The challenges include incorporating a medical procedure's details over time into a single illustration.

"We literally make three-dimensional drawings in a largely two-dimensional medium," he said. "I go through horrible mental calisthenics to visualize the end result."

Not all artists are cut out for the demands of medical illustration. It's a creative profession, but one that allows little room for interpretation.

"Our drawings must be right every time or we lose credibility," Jensen said.

Typically, medical illustrators work in teaching hospitals or in the private sector. The typical starting salary is about $40,000. After several years of experience, salaries can be in the $50,000s and upward to the mid-$70,000s.
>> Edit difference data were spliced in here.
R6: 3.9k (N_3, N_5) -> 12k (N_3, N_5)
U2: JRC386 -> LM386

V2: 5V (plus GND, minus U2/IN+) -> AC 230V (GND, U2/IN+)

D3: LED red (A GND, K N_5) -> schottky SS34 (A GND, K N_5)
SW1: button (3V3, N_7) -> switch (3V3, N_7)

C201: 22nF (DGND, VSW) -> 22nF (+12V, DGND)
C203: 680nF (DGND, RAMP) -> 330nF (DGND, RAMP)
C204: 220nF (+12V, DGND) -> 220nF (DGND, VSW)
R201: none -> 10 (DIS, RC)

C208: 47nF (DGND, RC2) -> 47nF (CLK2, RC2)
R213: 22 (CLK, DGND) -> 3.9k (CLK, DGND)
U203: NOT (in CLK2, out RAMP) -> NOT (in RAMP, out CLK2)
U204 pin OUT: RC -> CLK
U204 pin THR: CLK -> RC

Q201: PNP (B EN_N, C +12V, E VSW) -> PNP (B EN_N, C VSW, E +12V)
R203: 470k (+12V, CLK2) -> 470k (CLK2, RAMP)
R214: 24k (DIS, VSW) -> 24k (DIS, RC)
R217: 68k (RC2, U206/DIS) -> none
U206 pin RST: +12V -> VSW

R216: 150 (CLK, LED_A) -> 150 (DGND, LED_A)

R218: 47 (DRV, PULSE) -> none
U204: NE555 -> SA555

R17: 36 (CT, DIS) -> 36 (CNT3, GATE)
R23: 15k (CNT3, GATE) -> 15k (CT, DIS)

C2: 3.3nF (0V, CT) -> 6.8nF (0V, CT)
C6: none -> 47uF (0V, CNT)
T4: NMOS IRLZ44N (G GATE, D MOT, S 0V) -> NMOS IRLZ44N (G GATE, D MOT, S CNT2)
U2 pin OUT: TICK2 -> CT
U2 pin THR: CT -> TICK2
"There's a really small group of trained professionals who do medical illustration for a living," Jensen said. "We're capturing medical cases for future learning, helping the next generation envision cases beyond the textbook."

Although he stopped working with Curious George five years ago, the inquisitive monkey is still a part of Jensen's life.

"People around here still introduce me as the Curious George artist," he said. "I don't have any regrets about the past and how I got here. In some ways, George has been my biggest, single asset."